Originally published Octobeer 27, 2003

In Farmer Bros. Co. v. Franchise Tax Board, 103 Cal. App. 4th 976 (2003), the California Court of Appeal recently held that California Revenue and Taxation (RTC) § 24402, which allows a dividend received deduction for dividends received from certain corporations doing business in California, is unconstitutional under the Commerce Clause. On August 27, 2003, the California Supreme Court denied review. The Franchise Tax Board (FTB) is preparing to file a petition for writ of certiorari with the United States Supreme Court.

The Farmer Bros. decision follows the Court of Appeal’s decision in Ceridian Corp. v. Franchise Tax Board, 85 Cal. App. 4th 875 (2000), in which the Court similarly held unconstitutional RTC § 24410, which provided a dividend received deduction for dividends received from 80-percent or more owned insurance companies doing business in California. In both Farmer Bros. and Ceridian, the Court held that the proper remedy was to allow the deduction and grant a refund to the taxpayer at issue.

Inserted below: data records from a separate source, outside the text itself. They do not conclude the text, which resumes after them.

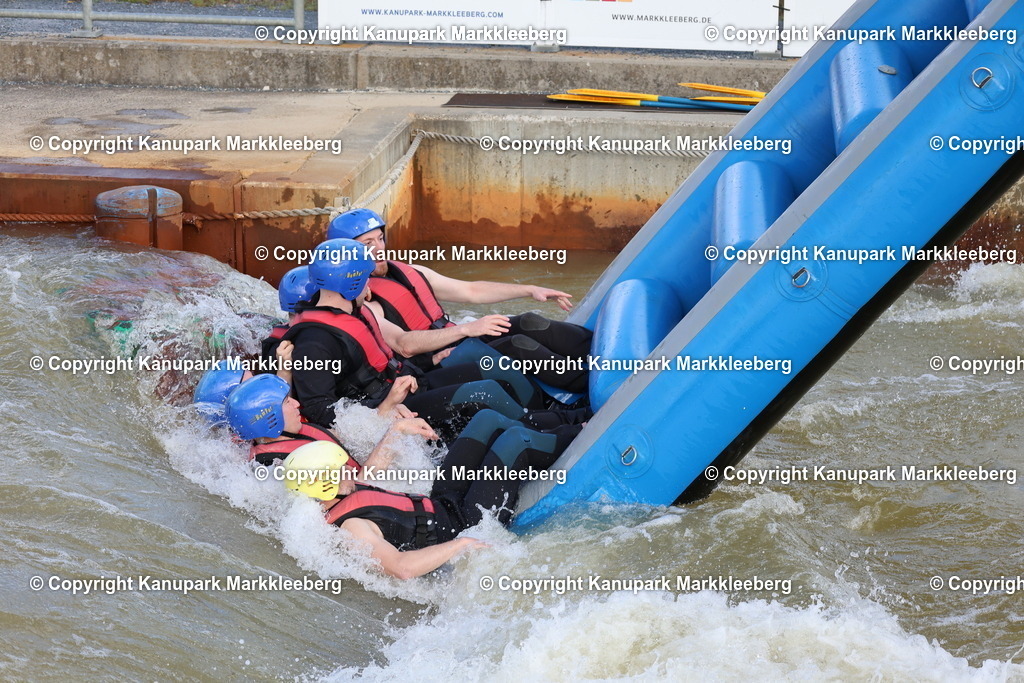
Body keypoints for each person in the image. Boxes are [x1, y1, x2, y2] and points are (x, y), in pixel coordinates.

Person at [285, 238, 549, 442]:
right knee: (483, 393)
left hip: (407, 385)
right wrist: (385, 408)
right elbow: (320, 410)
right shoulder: (314, 343)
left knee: (493, 369)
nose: (370, 287)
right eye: (365, 279)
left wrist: (430, 361)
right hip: (388, 408)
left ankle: (545, 416)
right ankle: (540, 435)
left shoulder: (354, 311)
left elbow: (391, 354)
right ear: (351, 283)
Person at [282, 409, 580, 579]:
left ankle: (567, 419)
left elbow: (371, 471)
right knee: (514, 442)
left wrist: (398, 429)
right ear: (324, 484)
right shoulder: (353, 528)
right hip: (469, 522)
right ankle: (582, 430)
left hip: (443, 500)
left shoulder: (340, 491)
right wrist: (460, 545)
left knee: (486, 420)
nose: (349, 469)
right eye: (340, 469)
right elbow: (402, 568)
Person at [327, 208, 592, 392]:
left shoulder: (408, 271)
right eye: (367, 244)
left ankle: (599, 355)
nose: (379, 248)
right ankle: (588, 385)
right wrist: (467, 329)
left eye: (380, 239)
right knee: (517, 345)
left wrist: (529, 290)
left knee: (526, 321)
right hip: (433, 365)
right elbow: (404, 345)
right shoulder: (360, 301)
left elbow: (471, 291)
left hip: (456, 340)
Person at [224, 373, 437, 467]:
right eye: (287, 402)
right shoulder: (283, 464)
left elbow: (353, 439)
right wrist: (396, 432)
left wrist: (389, 404)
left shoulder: (292, 434)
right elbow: (362, 485)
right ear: (269, 419)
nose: (297, 404)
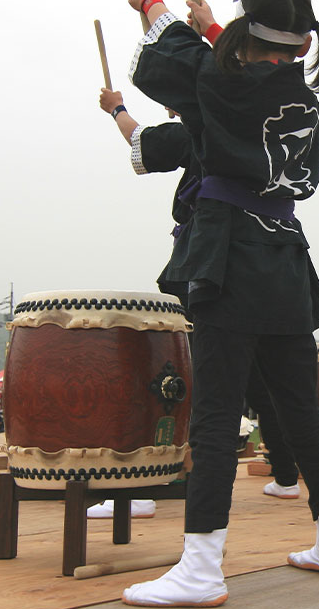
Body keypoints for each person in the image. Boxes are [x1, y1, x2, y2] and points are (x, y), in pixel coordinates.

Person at [119, 0, 319, 608]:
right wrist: (215, 26)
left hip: (231, 259)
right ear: (303, 44)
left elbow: (178, 63)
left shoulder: (220, 85)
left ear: (250, 36)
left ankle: (201, 566)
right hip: (285, 261)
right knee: (300, 411)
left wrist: (151, 3)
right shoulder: (302, 98)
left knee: (218, 413)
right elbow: (230, 65)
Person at [96, 84, 301, 506]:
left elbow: (141, 139)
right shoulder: (257, 131)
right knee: (258, 371)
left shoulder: (203, 128)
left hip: (206, 256)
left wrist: (116, 108)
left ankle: (160, 478)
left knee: (184, 371)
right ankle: (285, 473)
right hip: (262, 257)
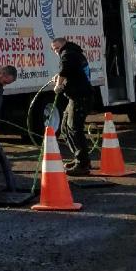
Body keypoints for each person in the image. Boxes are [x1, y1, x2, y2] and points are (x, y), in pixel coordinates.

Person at [51, 37, 92, 174]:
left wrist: (58, 85)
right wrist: (59, 78)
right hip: (74, 97)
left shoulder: (68, 53)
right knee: (64, 128)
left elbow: (65, 68)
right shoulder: (72, 53)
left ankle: (83, 164)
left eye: (57, 48)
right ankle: (78, 158)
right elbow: (69, 71)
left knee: (74, 128)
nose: (56, 51)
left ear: (62, 45)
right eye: (54, 49)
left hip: (80, 96)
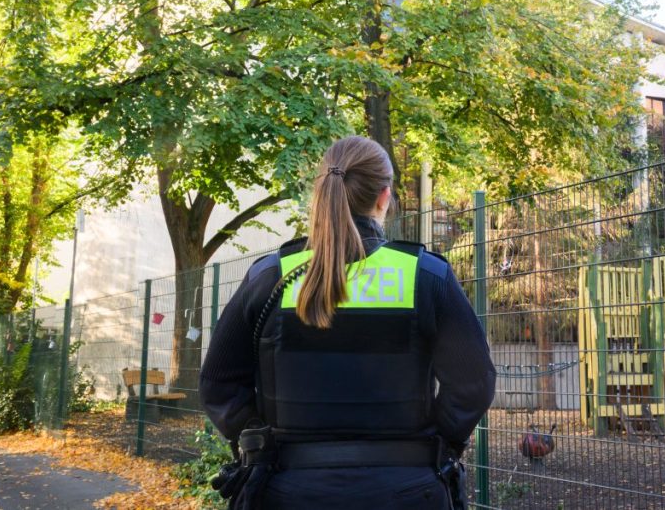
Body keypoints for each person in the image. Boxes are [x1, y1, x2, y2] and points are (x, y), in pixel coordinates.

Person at [199, 136, 496, 509]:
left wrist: (259, 441)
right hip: (407, 491)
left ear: (322, 191)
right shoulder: (427, 277)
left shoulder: (271, 276)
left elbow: (218, 383)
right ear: (384, 196)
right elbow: (475, 383)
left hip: (287, 490)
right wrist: (436, 444)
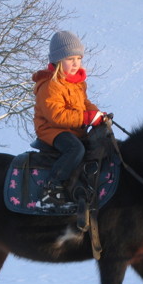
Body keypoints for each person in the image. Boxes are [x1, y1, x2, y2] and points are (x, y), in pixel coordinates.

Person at [32, 30, 105, 205]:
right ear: (58, 60)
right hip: (52, 130)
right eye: (70, 59)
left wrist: (98, 115)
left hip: (72, 129)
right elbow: (57, 116)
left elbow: (85, 103)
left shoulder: (77, 83)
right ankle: (52, 186)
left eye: (78, 59)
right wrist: (86, 118)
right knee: (76, 150)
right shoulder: (50, 85)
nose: (75, 63)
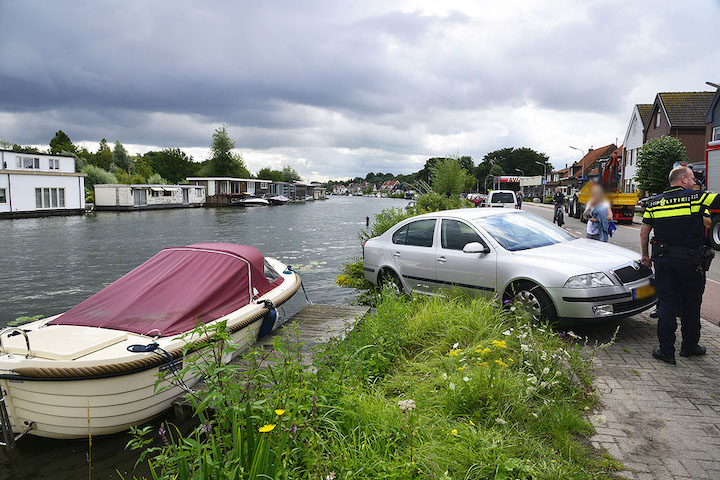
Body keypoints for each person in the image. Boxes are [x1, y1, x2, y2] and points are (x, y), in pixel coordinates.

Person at [640, 166, 720, 364]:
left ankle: (666, 351)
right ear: (683, 179)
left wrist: (645, 256)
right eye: (692, 178)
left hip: (664, 261)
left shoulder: (654, 202)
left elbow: (644, 232)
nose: (694, 182)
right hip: (691, 262)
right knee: (691, 304)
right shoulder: (697, 197)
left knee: (667, 303)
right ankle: (689, 346)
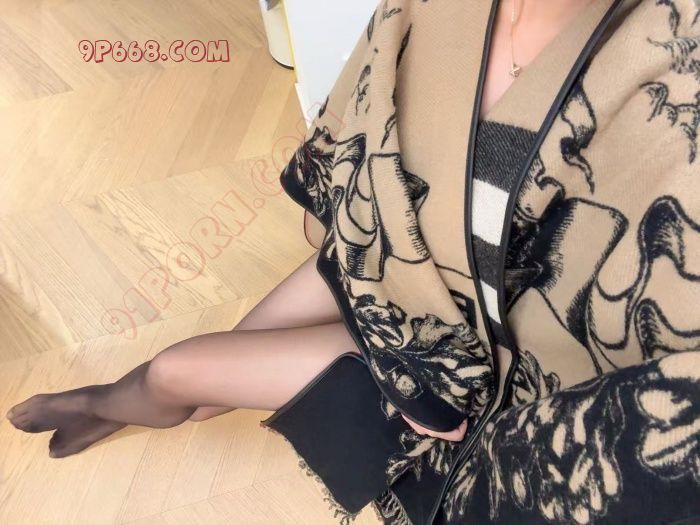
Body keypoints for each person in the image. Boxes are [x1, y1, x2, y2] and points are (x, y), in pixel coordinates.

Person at [7, 1, 700, 524]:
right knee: (201, 385)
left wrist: (426, 386)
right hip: (386, 263)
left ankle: (105, 403)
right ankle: (114, 404)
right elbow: (368, 129)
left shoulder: (672, 64)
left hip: (471, 365)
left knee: (180, 375)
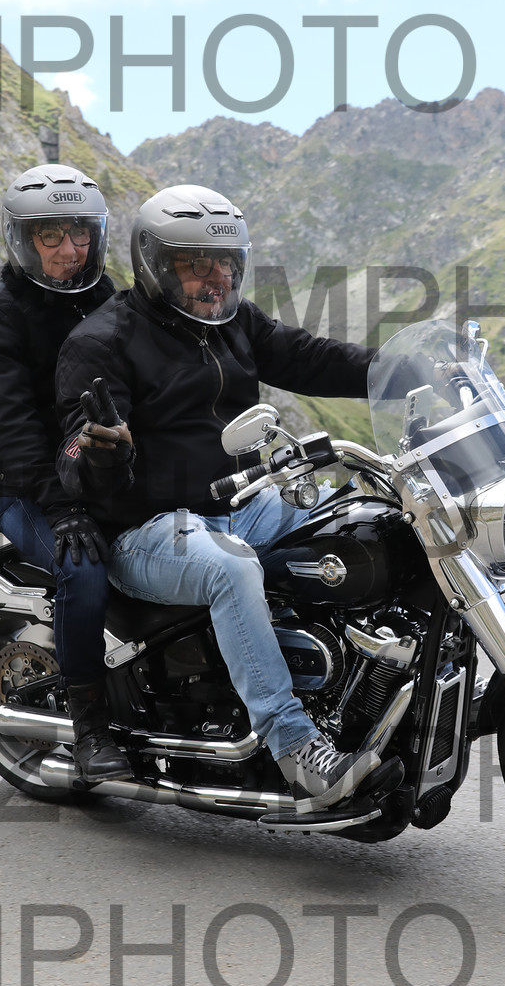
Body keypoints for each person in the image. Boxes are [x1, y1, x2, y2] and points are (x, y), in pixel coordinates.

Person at [56, 183, 379, 812]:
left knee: (356, 518)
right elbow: (75, 451)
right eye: (197, 264)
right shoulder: (102, 342)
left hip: (240, 501)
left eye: (228, 263)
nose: (218, 279)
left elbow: (312, 358)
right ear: (156, 264)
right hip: (145, 526)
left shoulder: (235, 322)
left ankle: (357, 687)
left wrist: (397, 369)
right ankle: (295, 747)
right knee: (231, 568)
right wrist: (104, 452)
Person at [0, 163, 129, 782]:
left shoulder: (107, 297)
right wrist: (62, 507)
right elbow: (10, 429)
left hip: (100, 476)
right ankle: (90, 728)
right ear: (23, 239)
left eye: (80, 234)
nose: (69, 249)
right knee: (83, 568)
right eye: (51, 235)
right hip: (29, 491)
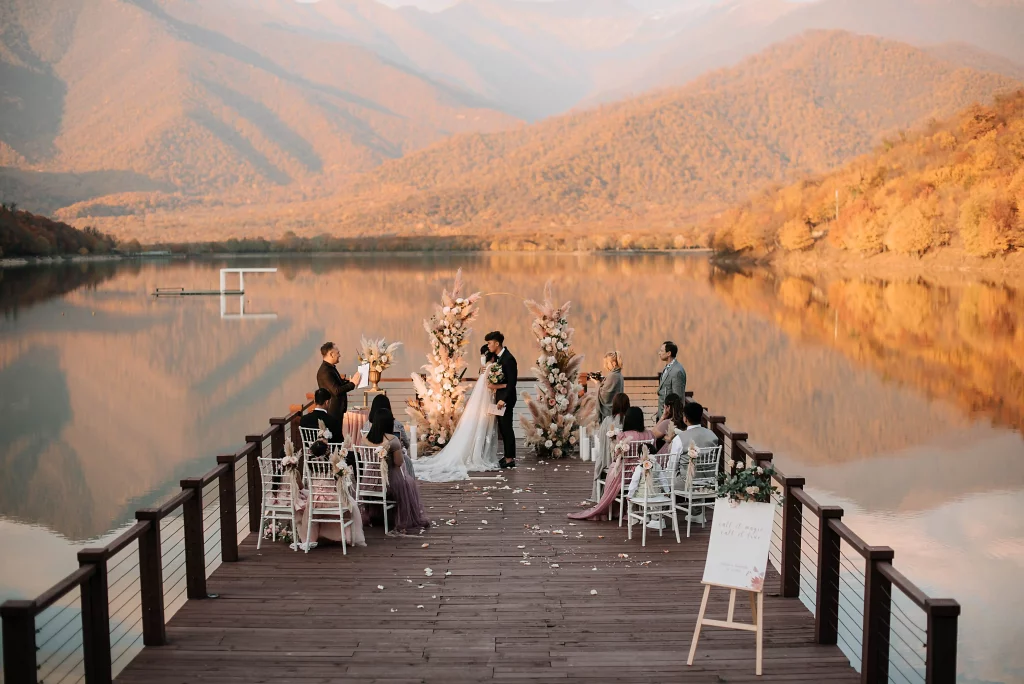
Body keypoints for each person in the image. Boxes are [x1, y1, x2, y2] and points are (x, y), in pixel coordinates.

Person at [412, 345, 502, 482]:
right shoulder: (491, 368)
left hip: (483, 401)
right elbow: (489, 385)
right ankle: (479, 454)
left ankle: (478, 452)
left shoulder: (485, 369)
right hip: (486, 402)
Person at [570, 407, 654, 521]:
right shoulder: (649, 434)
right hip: (644, 473)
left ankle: (613, 508)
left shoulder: (623, 435)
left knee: (612, 469)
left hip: (627, 475)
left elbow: (616, 457)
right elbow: (653, 452)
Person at [363, 408, 430, 534]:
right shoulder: (393, 440)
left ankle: (377, 517)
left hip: (369, 481)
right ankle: (401, 517)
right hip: (388, 481)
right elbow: (398, 463)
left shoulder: (365, 438)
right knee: (409, 484)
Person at [293, 440, 366, 549]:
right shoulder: (334, 464)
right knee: (352, 506)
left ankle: (311, 537)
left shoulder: (310, 465)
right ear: (327, 451)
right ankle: (348, 536)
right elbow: (339, 485)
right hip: (332, 500)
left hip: (315, 501)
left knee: (308, 511)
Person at [485, 331, 519, 469]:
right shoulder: (498, 357)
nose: (488, 346)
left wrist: (503, 399)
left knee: (507, 428)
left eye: (489, 343)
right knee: (503, 428)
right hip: (500, 397)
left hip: (506, 399)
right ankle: (507, 456)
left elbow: (512, 383)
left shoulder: (508, 359)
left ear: (497, 343)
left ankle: (510, 459)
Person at [589, 392, 630, 501]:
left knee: (599, 460)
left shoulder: (607, 420)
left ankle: (601, 496)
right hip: (626, 463)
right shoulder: (629, 421)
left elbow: (600, 438)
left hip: (608, 461)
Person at [316, 341, 362, 425]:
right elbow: (336, 390)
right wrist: (352, 384)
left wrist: (351, 382)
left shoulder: (330, 368)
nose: (340, 355)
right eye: (338, 353)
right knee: (335, 436)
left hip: (336, 411)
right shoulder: (325, 371)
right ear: (331, 354)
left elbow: (338, 384)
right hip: (332, 412)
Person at [656, 341, 687, 417]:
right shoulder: (668, 367)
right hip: (662, 414)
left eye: (661, 351)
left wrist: (670, 416)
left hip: (669, 418)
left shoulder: (677, 371)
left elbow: (678, 397)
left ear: (668, 353)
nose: (659, 353)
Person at [597, 351, 624, 422]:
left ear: (614, 363)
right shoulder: (618, 374)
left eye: (606, 363)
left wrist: (597, 384)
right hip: (617, 411)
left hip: (610, 414)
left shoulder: (613, 376)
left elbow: (605, 396)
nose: (605, 366)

In the aftermath of Ceridian, the FTB adopted as its policy the allowance of a Ceridian deduction to taxpayers that timely filed claims for pre-1997 years and a disallowance of deductions and claims for post-1996 years. To stem the potential revenue loss to the state, the California Legislature earlier this year considered, but failed to enact, legislation (A.B. 263) which would have scaled back the amount of insurance subsidiary dividends deductible under RTC § 24410 and eliminated the deduction entirely if the FTB did not achieve certain tax revenue targets.

However, the Legislature did enact S.B. 1064, which was signed by Governor Davis on October 2, 2003. S.B. 1064 was passed in response to the decisions by the State Board of Equalization (SBE) in LSI Logic, Inc. and Cypress Semiconductor Corp., Nos. 142330 and 173287 (Aug. 6, 2003), upholding the taxpayers’ claims for sales tax refunds in lieu of the manufacturers’ investment credit (MIC). S.B. 1064 overturns the LSI and Cypress decisions on a prospective basis and permits only taxpayers that filed a MIC in-lieu claim under RTC § 6902.2 on or before August 6, 2003, the date of the SBE’s decisions in LSI and Cypress, to obtain that refund.

If the Farmer Bros. decision is not overturned, the potential revenue loss to the State of California would be huge. The Legislature and the FTB may look for ways to minimize the loss. Although S.B. 1064 applies to sales tax and the MIC, S.B. 1064 may suggest the Legislature’s approach to a Farmers Bros. remedy which would limit refunds to claims that were filed prior to the date that Farmers Bros. becomes final. In light of S.B. 1064, taxpayers – whether they file on a separate company, domestic or worldwide combined report or water’s edge basis – should explore the impact of Farmers Bros. on the deductibility of all of their dividends. If taxpayers previously have not filed refund claims or claimed deductions under Farmers Bros., they should consider the possibility of filing refund claims for all open years as soon as possible and prior to any action by the United States Supreme Court in the Farmers Bros. case. Taxpayers should understand, however, that given the FTB’s post-Ceridian stance, the filing of Farmers Bros. claims for open years does not guarantee that the FTB or the Legislature will allow refunds for such claims.